═════ Data extract ═════

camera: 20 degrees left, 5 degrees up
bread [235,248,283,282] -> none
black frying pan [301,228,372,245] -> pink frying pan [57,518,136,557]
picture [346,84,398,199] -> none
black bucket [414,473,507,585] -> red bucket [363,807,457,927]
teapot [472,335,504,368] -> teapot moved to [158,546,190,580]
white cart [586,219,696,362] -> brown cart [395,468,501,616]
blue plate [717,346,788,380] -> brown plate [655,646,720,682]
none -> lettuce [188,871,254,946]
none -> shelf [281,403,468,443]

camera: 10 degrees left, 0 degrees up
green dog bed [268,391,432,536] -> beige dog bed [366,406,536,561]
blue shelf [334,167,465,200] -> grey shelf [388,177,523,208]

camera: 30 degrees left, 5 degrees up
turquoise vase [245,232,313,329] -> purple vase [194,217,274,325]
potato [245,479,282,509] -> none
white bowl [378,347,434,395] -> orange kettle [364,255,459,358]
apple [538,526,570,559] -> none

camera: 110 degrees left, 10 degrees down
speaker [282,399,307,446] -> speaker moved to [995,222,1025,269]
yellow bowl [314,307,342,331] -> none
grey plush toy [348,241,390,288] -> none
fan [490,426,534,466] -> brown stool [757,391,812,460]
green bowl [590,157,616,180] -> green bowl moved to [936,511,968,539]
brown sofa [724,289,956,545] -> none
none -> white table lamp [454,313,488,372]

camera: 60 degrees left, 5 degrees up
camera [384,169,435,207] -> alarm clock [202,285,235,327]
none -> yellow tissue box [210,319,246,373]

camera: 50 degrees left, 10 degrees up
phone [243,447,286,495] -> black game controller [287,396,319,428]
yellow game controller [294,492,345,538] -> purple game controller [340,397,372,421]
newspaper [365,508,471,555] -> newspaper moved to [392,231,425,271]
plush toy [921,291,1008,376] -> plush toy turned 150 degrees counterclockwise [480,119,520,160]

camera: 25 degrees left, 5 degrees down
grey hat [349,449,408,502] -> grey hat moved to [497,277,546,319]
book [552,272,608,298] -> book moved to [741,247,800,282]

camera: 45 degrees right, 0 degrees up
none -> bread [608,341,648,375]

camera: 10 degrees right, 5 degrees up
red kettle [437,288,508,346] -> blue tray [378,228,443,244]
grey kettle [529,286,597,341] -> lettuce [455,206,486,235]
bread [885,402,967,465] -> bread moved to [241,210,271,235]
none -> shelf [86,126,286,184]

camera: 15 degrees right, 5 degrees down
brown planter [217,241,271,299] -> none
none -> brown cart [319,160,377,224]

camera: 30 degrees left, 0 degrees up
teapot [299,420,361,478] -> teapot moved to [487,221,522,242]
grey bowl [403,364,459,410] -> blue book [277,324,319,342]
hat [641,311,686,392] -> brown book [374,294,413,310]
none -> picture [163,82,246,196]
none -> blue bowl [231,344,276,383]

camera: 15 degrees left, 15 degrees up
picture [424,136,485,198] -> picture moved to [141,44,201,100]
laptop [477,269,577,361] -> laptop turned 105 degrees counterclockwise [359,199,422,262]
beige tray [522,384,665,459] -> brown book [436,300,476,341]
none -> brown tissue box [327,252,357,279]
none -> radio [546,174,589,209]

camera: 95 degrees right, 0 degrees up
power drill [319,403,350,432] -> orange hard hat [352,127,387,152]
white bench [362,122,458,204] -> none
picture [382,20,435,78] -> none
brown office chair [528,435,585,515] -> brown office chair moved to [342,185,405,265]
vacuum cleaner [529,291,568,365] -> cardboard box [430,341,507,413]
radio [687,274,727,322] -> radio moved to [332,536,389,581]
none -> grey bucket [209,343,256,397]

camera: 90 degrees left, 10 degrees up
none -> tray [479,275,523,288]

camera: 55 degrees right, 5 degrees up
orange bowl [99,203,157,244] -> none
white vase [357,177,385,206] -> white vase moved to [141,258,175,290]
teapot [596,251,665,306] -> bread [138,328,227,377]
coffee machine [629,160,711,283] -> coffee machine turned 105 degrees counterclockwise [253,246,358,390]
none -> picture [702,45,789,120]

═════

--- Work to complete ---
Of the lines above, output exactly those from the line bearing "camera [384,169,435,207] ->" through the line bearing "plush toy [921,291,1008,376]", inclusive.

--- Answer for this exercise ---
camera [384,169,435,207] -> alarm clock [202,285,235,327]
none -> yellow tissue box [210,319,246,373]

camera: 50 degrees left, 10 degrees up
phone [243,447,286,495] -> black game controller [287,396,319,428]
yellow game controller [294,492,345,538] -> purple game controller [340,397,372,421]
newspaper [365,508,471,555] -> newspaper moved to [392,231,425,271]
plush toy [921,291,1008,376] -> plush toy turned 150 degrees counterclockwise [480,119,520,160]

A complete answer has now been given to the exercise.